One of the most innovative artists of the postwar period, Claes Oldenburg is best known for work that disrupts our expectations of how objects “behave.” Since the beginning of his career, Oldenburg has focused his attention and immense talent on ordinary, commonplace items, such as kitchen appliances, bathroom fixtures, and various foods. As he once explained, “I make my work out of my everyday experiences, which I find as perplexing and extraordinary as can be.” The Whitney has championed his work for several decades and now possesses one of the world’s largest collections of his art. In this seventh Annenberg Lecture, Oldenburg will speak about his work in conversation with Adam D. Weinberg, the Whitney’s Alice Pratt Brown Director.

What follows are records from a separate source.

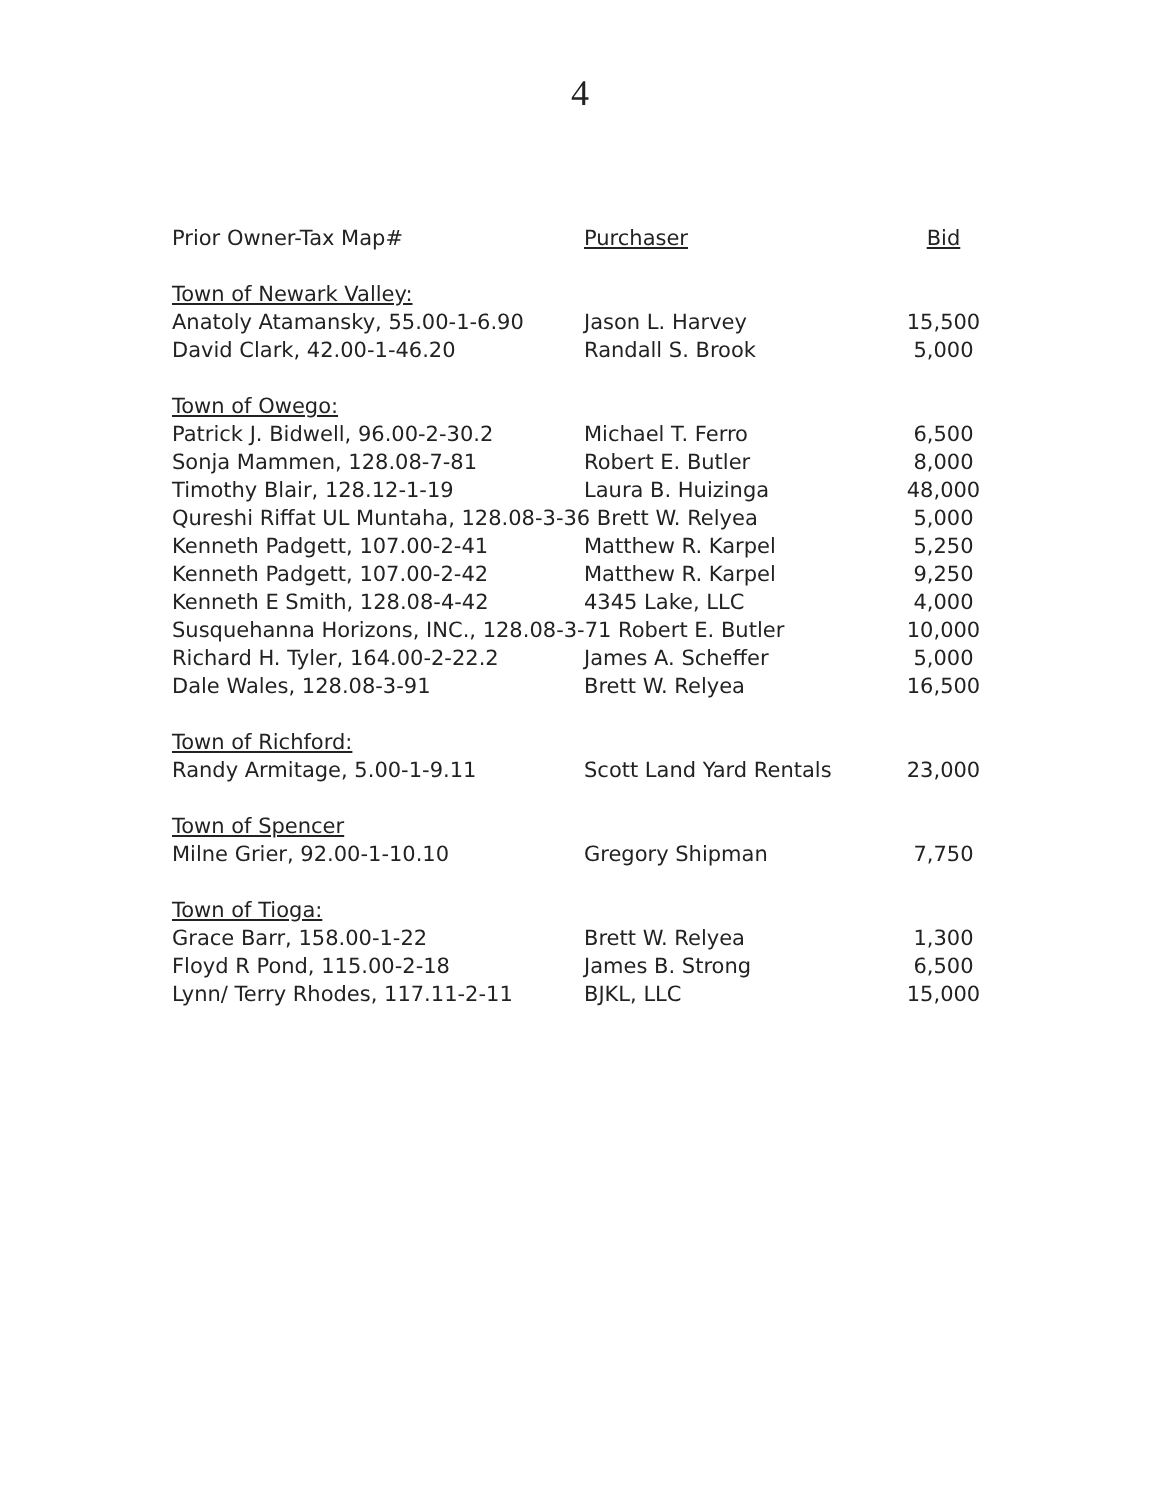4
| Prior Owner-Tax Map# | Purchaser | Bid |
| --- | --- | --- |
| Town of Newark Valley: | | |
| Anatoly Atamansky, 55.00-1-6.90 | Jason L. Harvey | 15,500 |
| David Clark, 42.00-1-46.20 | Randall S. Brook | 5,000 |
| Town of Owego: | | |
| Patrick J. Bidwell, 96.00-2-30.2 | Michael T. Ferro | 6,500 |
| Sonja Mammen, 128.08-7-81 | Robert E. Butler | 8,000 |
| Timothy Blair, 128.12-1-19 | Laura B. Huizinga | 48,000 |
| Qureshi Riffat UL Muntaha, 128.08-3-36 Brett W. Relyea | | 5,000 |
| Kenneth Padgett, 107.00-2-41 | Matthew R. Karpel | 5,250 |
| Kenneth Padgett, 107.00-2-42 | Matthew R. Karpel | 9,250 |
| Kenneth E Smith, 128.08-4-42 | 4345 Lake, LLC | 4,000 |
| Susquehanna Horizons, INC., 128.08-3-71 Robert E. Butler | | 10,000 |
| Richard H. Tyler, 164.00-2-22.2 | James A. Scheffer | 5,000 |
| Dale Wales, 128.08-3-91 | Brett W. Relyea | 16,500 |
| Town of Richford: | | |
| Randy Armitage, 5.00-1-9.11 | Scott Land Yard Rentals | 23,000 |
| Town of Spencer | | |
| Milne Grier, 92.00-1-10.10 | Gregory Shipman | 7,750 |
| Town of Tioga: | | |
| Grace Barr, 158.00-1-22 | Brett W. Relyea | 1,300 |
| Floyd R Pond, 115.00-2-18 | James B. Strong | 6,500 |
| Lynn/ Terry Rhodes, 117.11-2-11 | BJKL, LLC | 15,000 |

In honor of the late Walter H. Annenberg, philanthropist, patron of the arts, and former ambassador, the Whitney Museum of American Art established the Walter Annenberg Annual Lecture to advance this country’s understanding of its art and culture. Support for this lecture and for public programs at the Whitney Museum is provided, in part, by Jack and Susan Rudin in honor of Beth Rudin DeWoody, public funds from the New York City Department of Cultural Affairs in partnership with the City Council, and by the Museum’s Education Committee.
Admission is free, but registration is required. Seating is first-come, first-served.